Preparation of three-dimensional nitrogen-doped graphene layers by gas foaming method and its electrochemical capactive behavior

• A three-dimensional porous graphene layers was prepared via a gas foaming method.
• Melamine was the nitrogen source to synthesize the N-doped 3D graphene layers.
• The specific surface area of 3D N-doped graphene material is as high as 1196 m2 g−1.
• The 3D N-doped graphene specific capacitance is 335 F g−1 in three-electrode system.
• The energy density of 3D N-doped graphene reaches 58.1 Wh kg−1 in a symmetric cell.

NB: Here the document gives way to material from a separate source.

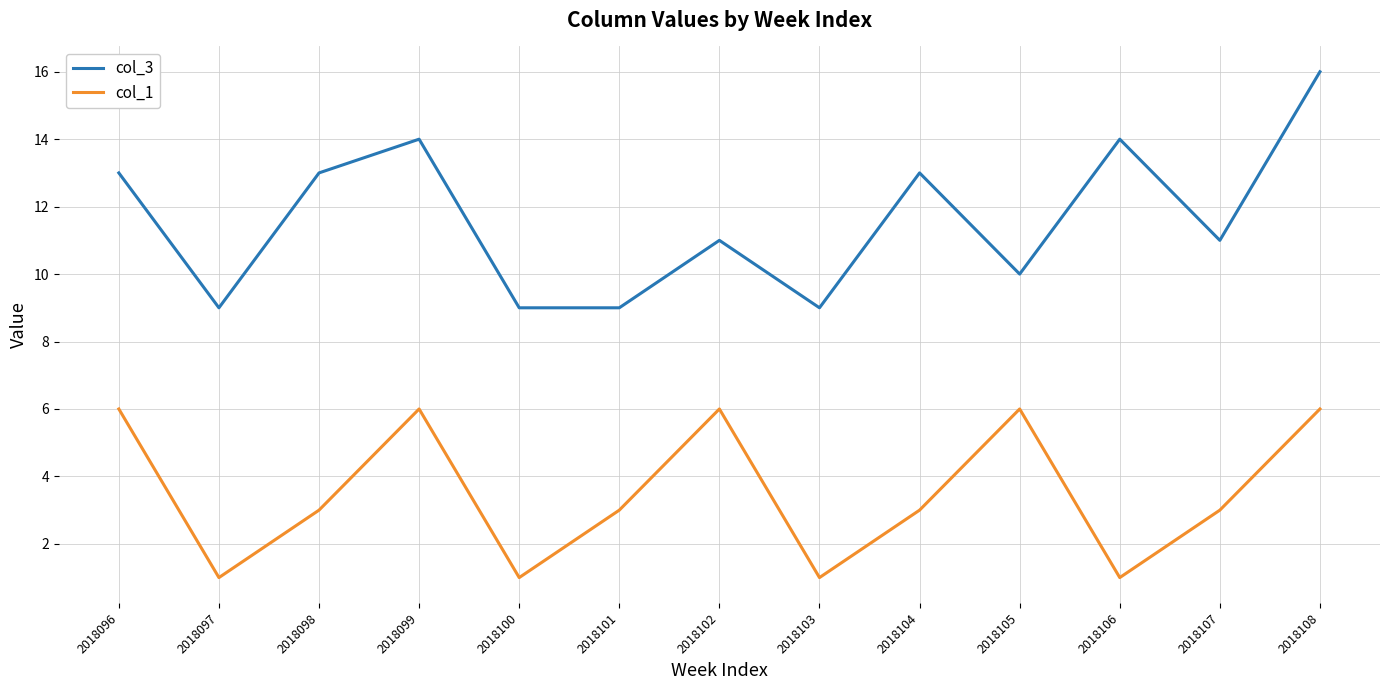

How many interior local peaks does the col_1 series have?

3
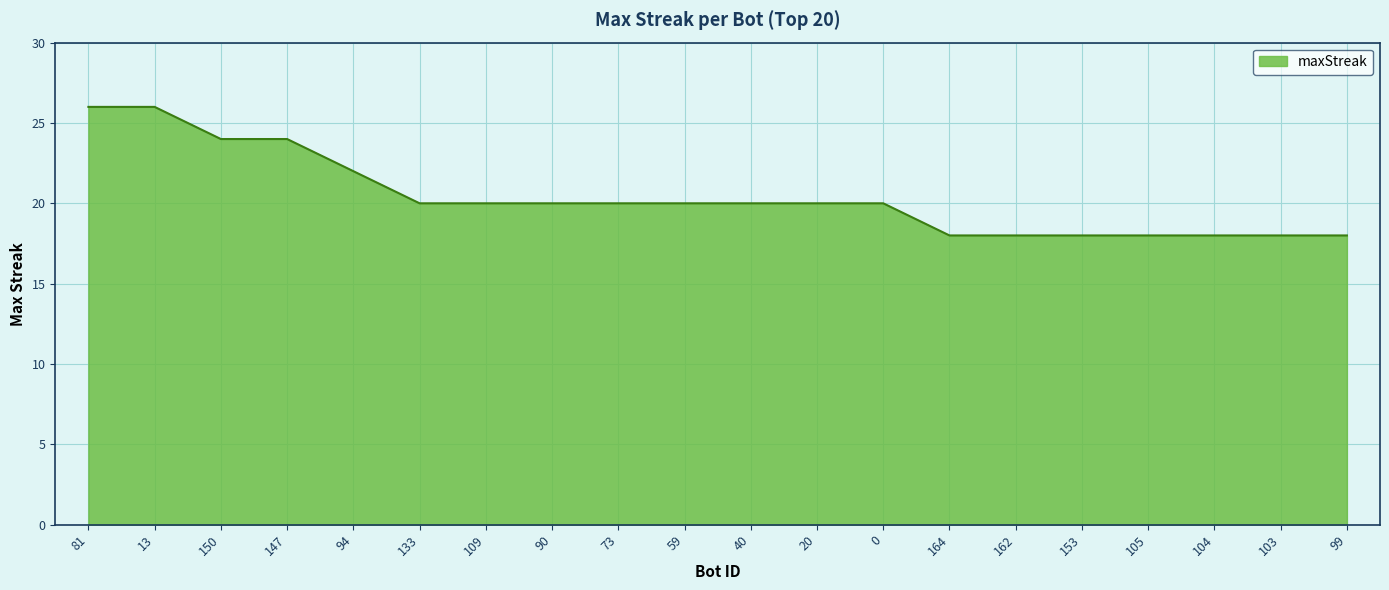

What position from the right is 133?

15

A porous graphene layers with a three-dimensional structure (3DG) was prepared via a gas foaming method based on a polymeric predecessor. This intimately interconnected 3DG structure not only significantly increases the specific surface area but also provides more channels to facilitate electron transport. In addition, 3D N-doped (3DNG) layers materials were synthesized using melamine as a nitrogen source. The nitrogen content in the 3DNG layers significantly influenced the electrochemical performance. The sample denoted as 3DNG-2 exhibited a specific capacitance of 335.2 F g−1 at a current density of 1 A g−1 in a three-electrode system. Additionally, 3DNG-2 exhibited excellent electrochemical performance in aqueous and organic electrolytes using a two-electrode symmetric cell. An energy density of 58.1 Wh kg−1 at a power density of 2500 W kg−1 was achieved, which is approximately 3 times that (19.6 Wh kg−1) in an aqueous electrolyte in a two-electrode system. After 1000 cycles, the capacity retention in aqueous electrolyte was more than 99.0%, and this retention in organic electrolytes was more than 89.4%, which demonstrated its excellent cycle stability. This performance makes 3DNG-2 a promising candidate as an electrode material in high-power and high-energy supercapacitor applications.